7.3 Event Drug Details
DROP SEQUENCE if exists seq_event_drug_id;
CREATE SEQUENCE seq_event_drug_id START 1;
DROP TABLE if exists event_drugs;
CREATE TABLE event_drugs as
SELECT
nextval('seq_event_drug_id') as id,
e.id as event_id,
e.unique_aer_id_number,
r.veddra_version,
r.veddra_term_code,
r.veddra_term_name
FROM e
CROSS JOIN unnest(e.reaction) as r(r);

8. Export our Relational Tables
DuckDB make it easy to export data.
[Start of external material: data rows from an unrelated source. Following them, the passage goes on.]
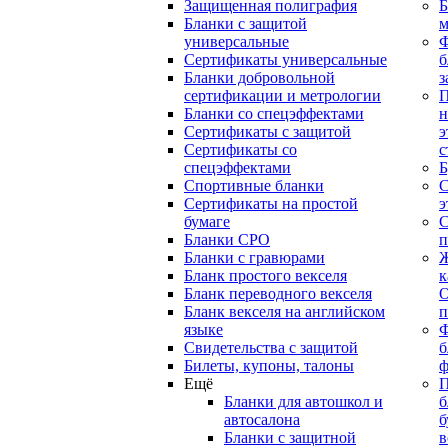
Защищенная полиграфия
Б
Бланки с защитой
м
универсальные
Сертификаты универсальные
б
Бланки добровольной
з
сертификации и метрологии
П
Бланки со спецэффектами
н
Сертификаты с защитой
э
Сертификаты со
с
спецэффектами
Б
Спортивные бланки
С
Cертификаты на простой
э
бумаге
С
Бланки СРО
п
Бланки с гравюрами
Ж
Бланк простого векселя
к
Бланк переводного векселя
О
Бланк векселя на английском
п
языке
Свидетельства с защитой
б
Билеты, купоны, талоны
ф
Ещё
П
Бланки для автошкол и
б
автосалона
б
Бланки с защитной
в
More information can be found here .
COPY (Select * from events ) TO 'events_exported.csv';
COPY (Select * from events ) TO 'events_exported.parquet';
9. Final Thoughts
This walk though demonstrates just how far DuckDB can go with complex JSON:
Read JSON directly from URLs
Parse nested structures
Extract ZIP‑wrapped JSON over HTTPS
Flatten arrays with
UNNESTBuild staging and normalized tables
Automate SQL generation in the CLI
All of this runs locally, with no servers, clusters, or cloud infrastructure.
DuckDB continues to redefine what’s possible in local analytics — and JSON processing is one of its superpowers.